> **Task prompt**: Scan the material for the string "Tempo" and copy out every line in which it occurs.

> **Records to process**:

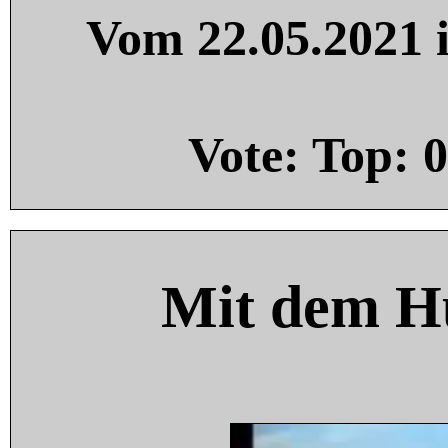
Vom 22.05.2021 i
Vote: Top:
0
Mit dem H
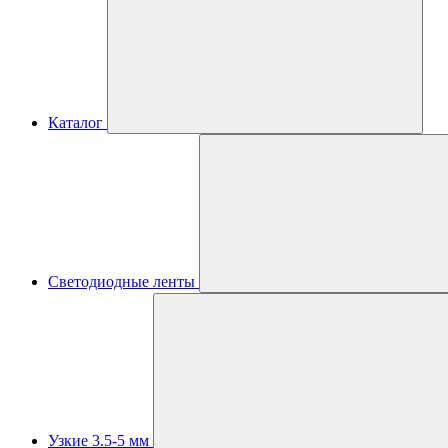
Каталог
Светодиодные ленты
Узкие 3.5-5 мм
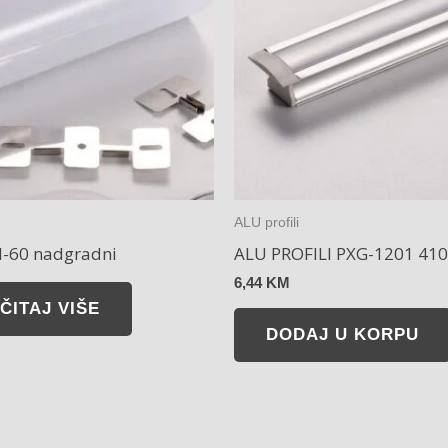
ALU profili
il-60 nadgradni
ALU PROFILI PXG-1201 41
6,44
KM
ČITAJ VIŠE
DODAJ U KORPU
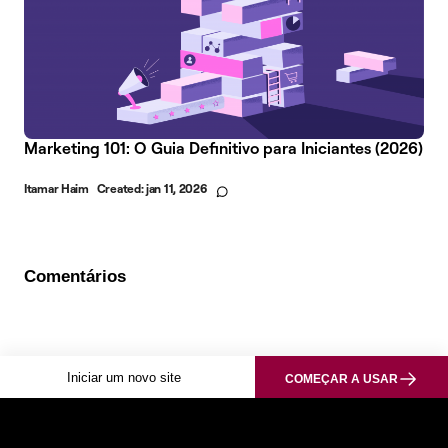
Marketing 101: O Guia Definitivo para Iniciantes (2026)
Itamar Haim
Created:
jan 11, 2026
Comentários
Iniciar um novo site
COMEÇAR A USAR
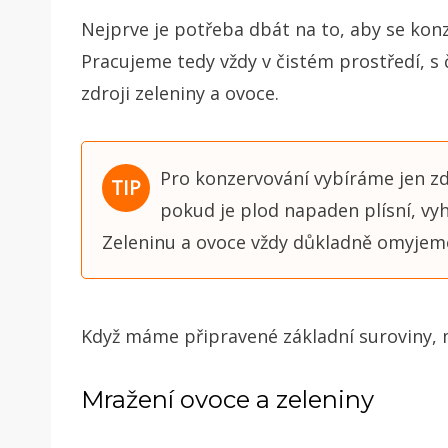
Nejprve je potřeba dbát na to, aby se konz
Pracujeme tedy vždy v čistém prostředí, s
zdroji zeleniny a ovoce.
Pro konzervování vybíráme jen zdr
pokud je plod napaden plísní, vyho
Zeleninu a ovoce vždy důkladně omyjeme
Když máme připravené základní suroviny, 
Mražení ovoce a zeleniny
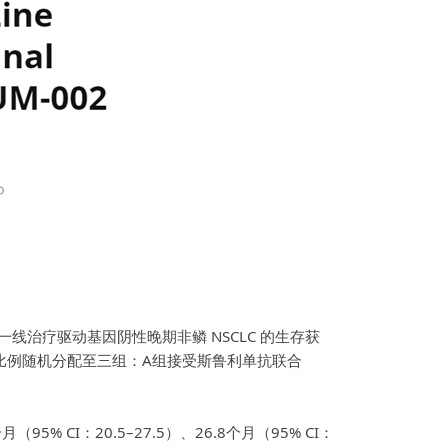
线治疗驱动基因阴性晚期非鳞 NSCLC 的生存获
:1:1比例随机分配至三组：A组接受斯鲁利单抗联合
% CI：20.5–27.5）、26.8个月（95% CI：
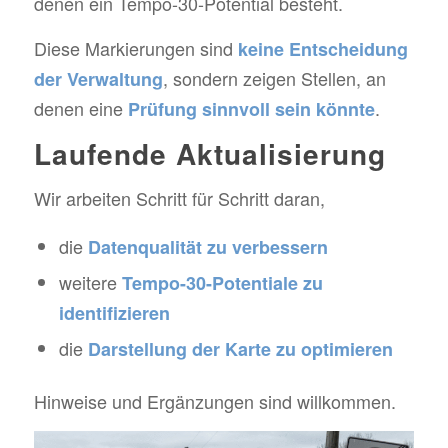
denen ein Tempo-30-Potential besteht.
Diese Markierungen sind
keine Entscheidung
, sondern zeigen Stellen, an
der Verwaltung
denen eine
.
Prüfung sinnvoll sein könnte
Laufende Aktualisierung
Wir arbeiten Schritt für Schritt daran,
die
Datenqualität zu verbessern
weitere
Tempo-30-Potentiale zu
identifizieren
die
Darstellung der Karte zu optimieren
Hinweise und Ergänzungen sind willkommen.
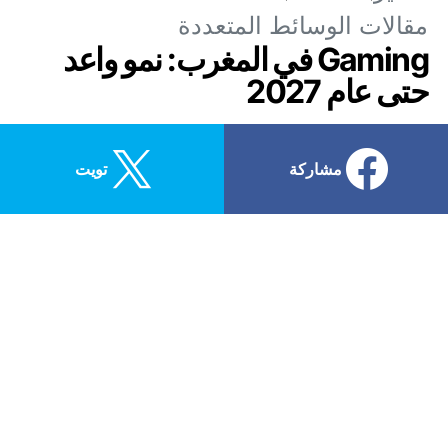
مقالات الوسائط المتعددة
Gaming في المغرب: نمو واعد
حتى عام 2027
Pas de commentaires
2,4K views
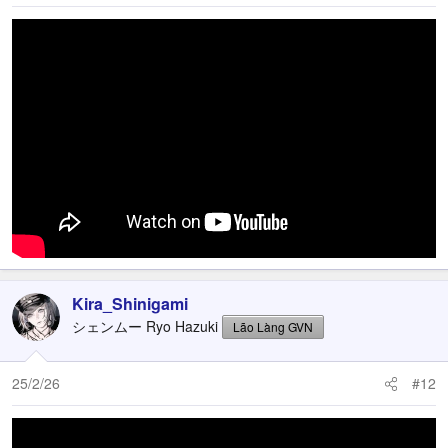
Kira_Shinigami
シェンムー Ryo Hazuki
Lão Làng GVN
25/2/26
#12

> **Response area**:
denen ein Tempo-30-Potential besteht.
Tempo-30-Potentiale zu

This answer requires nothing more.